For the classification case, we have performed two sets of experiments. In the first set, we have compared the performances of the standard kernel-PEGASOS and the RFF-PEGASOS on four datasets downloaded from Leon Bottou's LASVM web page [18]. The chosen datasets are (a) the Adult dataset, (b) the Banana dataset (where we have used the first 4000 points as training data and the remaining 1300 as testing data), (c) the Waveform dataset (where we have used the first 4000 points as training data and the remaining 1000 as testing data) and (d) the MNIST dataset (for the task of classifying the digit 8 versus the rest).
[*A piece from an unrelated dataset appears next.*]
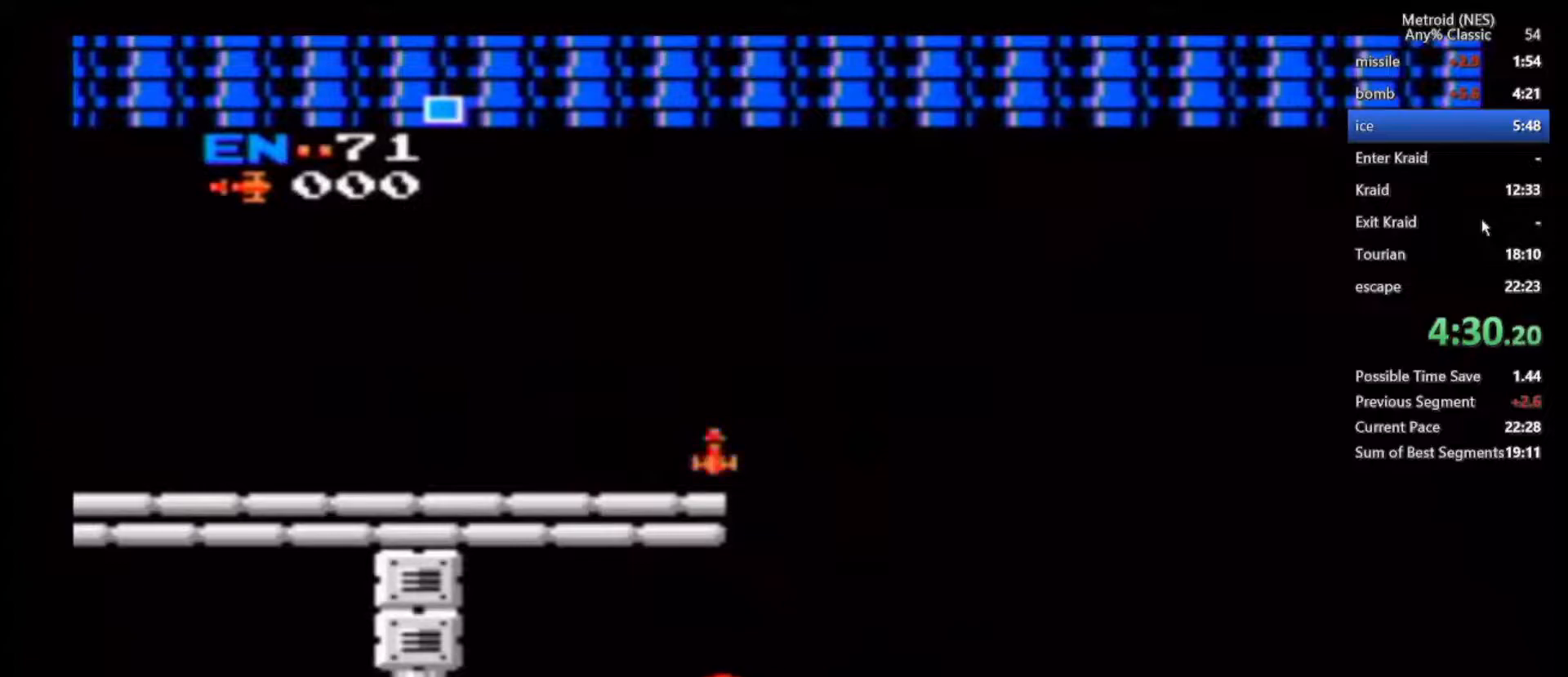
{"buttons": ["A"], "left_stick": "left", "right_stick": "center", "events": [[17, "left_stick", "left"], [83, "A", "down"], [167, "A", "up"], [167, "left_stick", "center"], [217, "A", "down"], [233, "left_stick", "left"], [283, "A", "up"], [333, "A", "down"], [350, "left_stick", "center"], [417, "A", "up"], [433, "left_stick", "left"], [467, "A", "down"]]}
The sizes of the datasets are given in Table 7.4. Table 7.5 reports the test errors for each dataset and each method, along with the total number of support vectors after training (only for the kernel-PEGASOS) and the respective time in seconds (in parentheses). The experiments were performed on an i7-3770 machine using a MatLab implementation. The parameters used in each method are reported in Table 7.3. The parameters were selected after extensive trials to give the best possible accuracy. The parentheses (after the title of the method) indicate the number of times the algorithm passed through the entire dataset. As expected from the theoretical analysis of the corresponding complexities, for datasets with a large number of support vectors (such as Adult and Banana), RFF-PEGASOS requires significantly less time than its standard implementation. For datasets with a medium number of SVs (such as Waveform), this difference is diminishing, while for datasets with very few SVs (e.g., MNIST) kernel-PEGASOS can be significantly faster. We note that, for the MNIST database, RFF-PEGASOS attains a 0.47% test error percentage after 20 reruns (19000 s).

Table 7.3

Parameters for each classification method

Method	Adult	Banana	Waveform	MNIST
Kernel-PEGASOS	$\begin{matrix} σ = \sqrt{10} \\ λ = 0.0000307 \end{matrix}$	$\begin{matrix} σ = 0.7 \\ λ = \frac{1}{316} \end{matrix}$	$\begin{matrix} σ = \sqrt{10} \\ λ = 0.001 \end{matrix}$	$\begin{matrix} σ = 4 \\ λ = 10^{- 7} \end{matrix}$
RFF-PEGASOS	$\begin{matrix} σ = \sqrt{10} \\ λ = 0.0000307 \\ D = 2000 \end{matrix}$	$\begin{matrix} σ = 0.7 \\ λ = \frac{1}{316} \\ D = 200 \end{matrix}$	$\begin{matrix} σ = \sqrt{10} \\ λ = 0.001 \\ D = 2000 \end{matrix}$	$\begin{matrix} σ = 4 \\ λ = 10^{- 7} \\ D = 100000 \end{matrix}$

Table 7.4

Dataset Information

Method	Adult	Banana	Waveform	MNIST
Training size	32562	4000	4000	60000
Testing size	16282	1300	1000	10000
dimensions	123	2	21	784

Table 7.5

Comparing the performances of kernel-PEGASOS and RFF-PEGASOS

Method	Adult	Banana	Waveform	MNIST
kernel-PEGASOS (1)	16.52% (8754 sv/129 s)	9.46% (1510 sv/0.42 s)	9.2% (1069 sv/0.52 s)	0.85% (940 sv/182 s)
kernel-PEGASOS (2)	15.89% (11009 sv/464 s)	9.46% (1696 sv/1.11 s)	9.8% (1237 sv/1.38 s)	0.56% (1194 sv/548 s)
kernel-PEGASOS (5)	15% (12513 sv/1660 s)	9.38% (1760 sv/3.22 s)	8.8% (1306 sv/4.05 s)	0.52% (1432 sv/1947 s)
kernel-PEGASOS (10)	14.83% (13078 sv/3804 s)	9.46% (1784 sv/6.77 s)	8.1% (1336 sv/8.61 s)	0.43% (1555 sv/4692 s)
RFF-PEGASOS (1)	16.55% (2.53 s)	9.61% (0.06 s)	9.3% (0.26 s)	0.96% (1908 s)
RFF-PEGASOS (2)	15.84% (5.02 s)	9.55% (0.09 s)	10.1% (0.51 s)	0.69% (3800 s)
RFF-PEGASOS (5)	14.95% (12.59 s)	9.69% (0.19 s)	8.9% (1.24 s)	0.55% (9463 s)
RFF-PEGASOS (10)	14.75% (25 s)	9.62% (0.36 s)	8.7% (2.45 s)	0.51% (18986 s)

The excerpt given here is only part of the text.